THE SEA HAG by David Drake

After Dennis passed in the morning, they’d woven their thorny tendrils across the path in a net that doomed anyone trying to flee Malbawn’s lumbering advance.

If Dennis had run—as so many before him had certainly run—he would have been held screaming on the thorns while Malbawn’s pincers closed on him from behind.

Dennis drew his sword. The rush of adrenalin cooled his body and made supple again his wound-stiffened muscles.

He slashed at the vegetation. It fluttered and fell before the keen edge of the Founder’s Sword.

Dennis stepped into the arc his blade had cleared and brought the sword back in another wide sweep. Vines squirmed like headless snakes. The trunk of a wrist-thick sapling thumped down beside its severed stump, unable to fall sideways because its branches were interwoven with those of the trees nearby.

“Going to trap me, weren’t you!” Dennis screamed as he cut a third time at the silent vegetation. “Going to hold me like a goat being slaughtered!”

“Dennis,” said the robot behind him in an urgent voice. “You know that the vines had no choice but to obey Malbawn. It is for Conall and his folk that your anger is meant.”

The youth was gasping for breath. “Don’t tell me what I mean,” he said, but he’d already paused. The cows who’d begun to follow down the trail at a safe distance stared at Dennis with brown, nervous eyes.

Chester silently offered Dennis the scrap of tunic which he’d dropped.
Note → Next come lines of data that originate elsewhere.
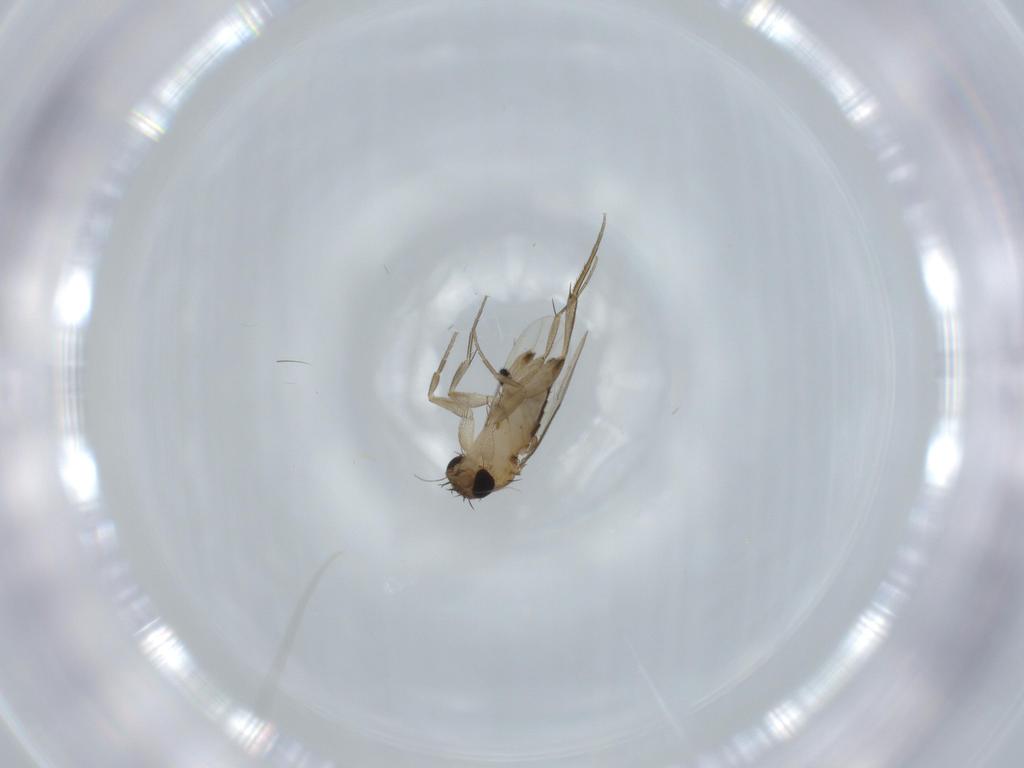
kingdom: Animalia
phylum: Arthropoda
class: Insecta
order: Diptera
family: Phoridae
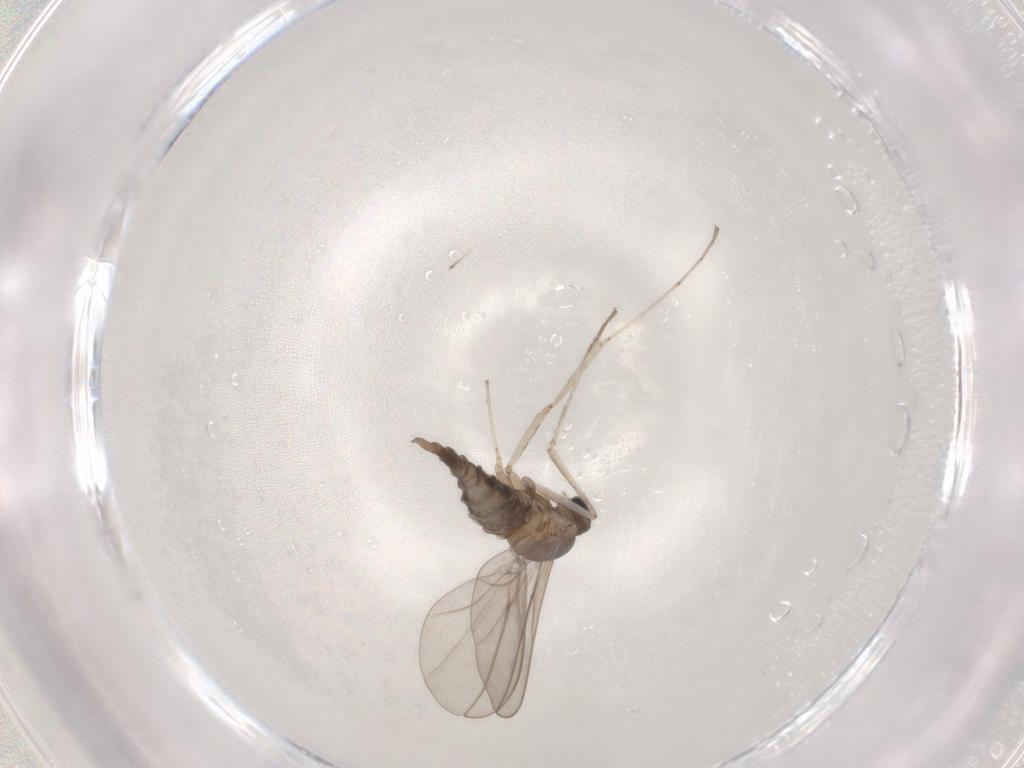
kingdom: Animalia
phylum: Arthropoda
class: Insecta
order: Diptera
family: Cecidomyiidae
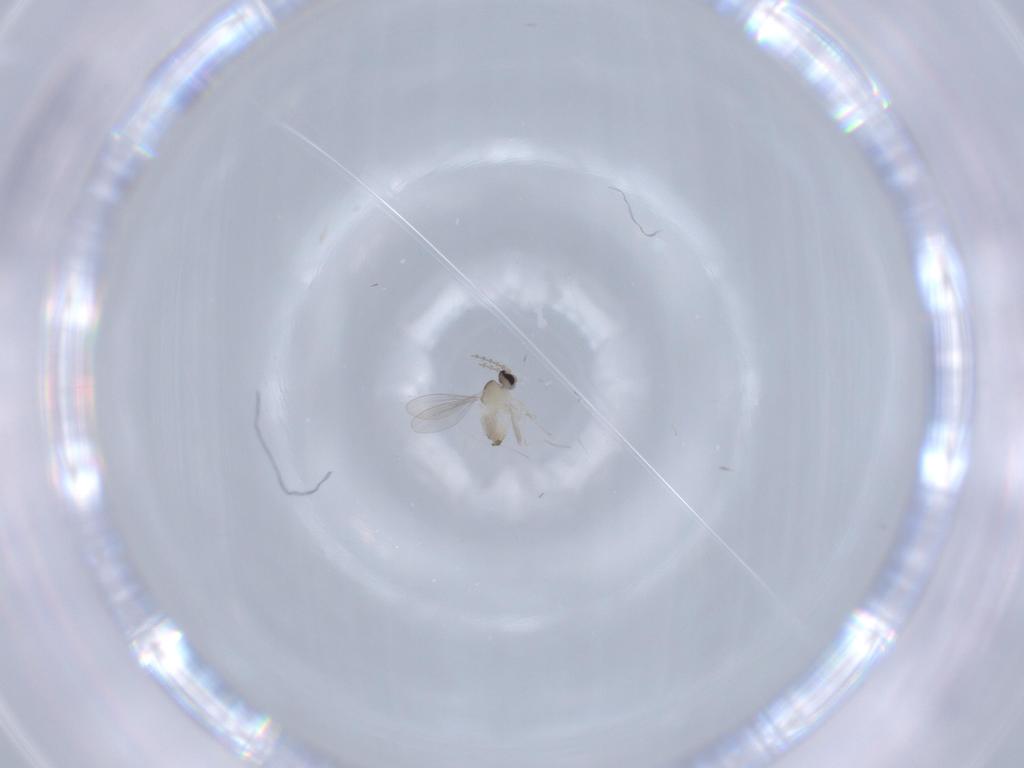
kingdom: Animalia
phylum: Arthropoda
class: Insecta
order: Diptera
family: Cecidomyiidae
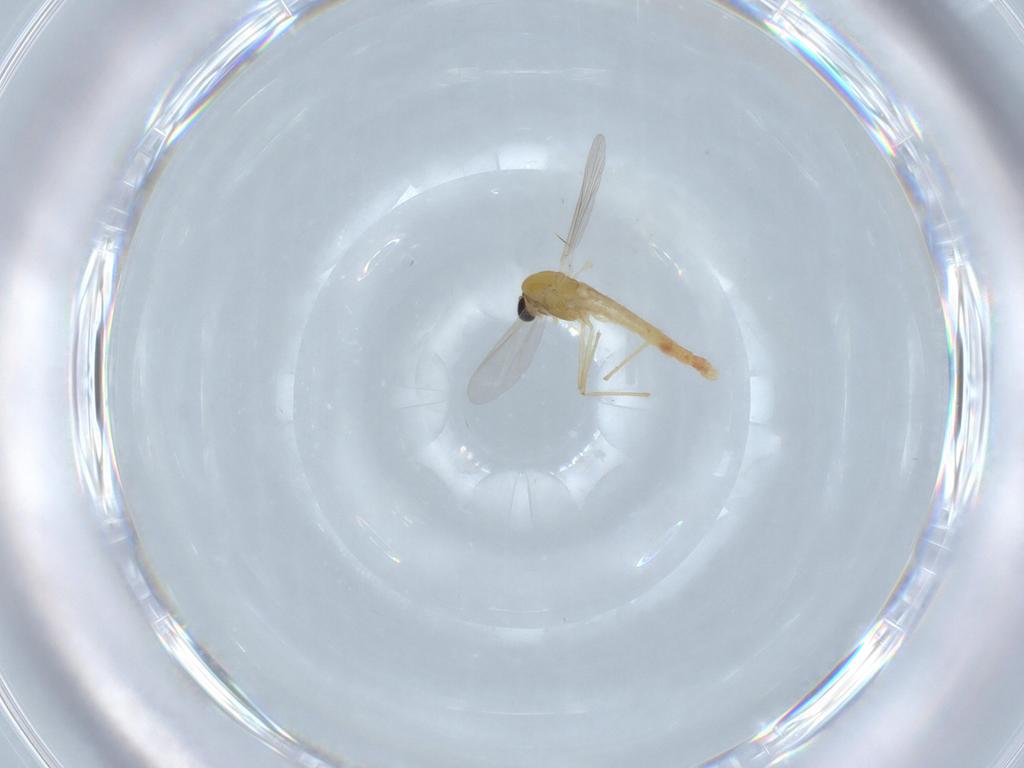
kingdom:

The youth polished the blade again, cleaning away the sap that gummed and might corrode the metal.

Sheathing the weapon, Dennis and his companion followed the trail marked by the herd’s steaming droppings. He lengthened his stride, warned by the gathering darkness.

“Chester,” he said as the great pile of Rakastava loomed before them. “I don’t think the people here had a choice, any more than the vines did.”

Then, as they entered the stable with the last of the herd behind them, Dennis added, “It’s hard to be afraid. And they haven’t learned that you have to face fear…”

CHAPTER 33

“My, there’s no one to greet us,” Dennis muttered in renewed bitterness as the stable door closed behind them. The cows were making their own docile way to stalls where mechanical fingers milked away the pain of their udders. “You’d think they didn’t expect us to be back.”

“Indeed, they did not expect us to be back, Dennis,” the robot said. “Is it to your room that you wish to go?”

“They’ll be at dinner now, won’t they?” Dennis said.

“It may be that they will,” Chester said in qualified agreement. Then he added in a different tone, “A fool who forgets balance is not far from trouble.”

“I’ve seen trouble, Chester,” the youth said quietly. “And now I will see Conall and his people.”

“We will go to the hall, then, Dennis,” the robot agreed. “And if they are not there, we will find where they are.”

The corridors had a bright sameness of illumination. It wasn’t harsh, but it grated on Dennis’ eyes because it didn’t vary the way light did in a natural setting. He was beginning to get dizzy again; or perhaps that was just the hormonal surge of fury wearing off.

He was very tired.

“This is the door to the assembly hall, Dennis,” the robot said.

Dennis came to full alertness. His skin flashed hot and crawled as though there were tiny bugs crawling under its surface.

He looked at the blank wall and said, “Door, open.”

He strode forward even as the fabric of the wall stretched itself aside.

The effect of his entrance spread throughout the big room like a drop of oil on a pond’s surface. A face turned toward him; then the faces nearest; and then, in expanding circles, all the population of Rakastava—staring, rising to their feet, climbing onto the tables to gape and murmur.

The first eyes to look at Dennis were those of the Princess Aria. They were clear and blue and fearless.

Dennis walked toward the king’s table. There was no place set for him between Conall and Aria this night. Gannon was sitting to the princess’ other side, his arm raised to not-quite-touch her shoulder in a proprietary gesture. When he looked at the returning youth, the arm dropped and his staring face went white.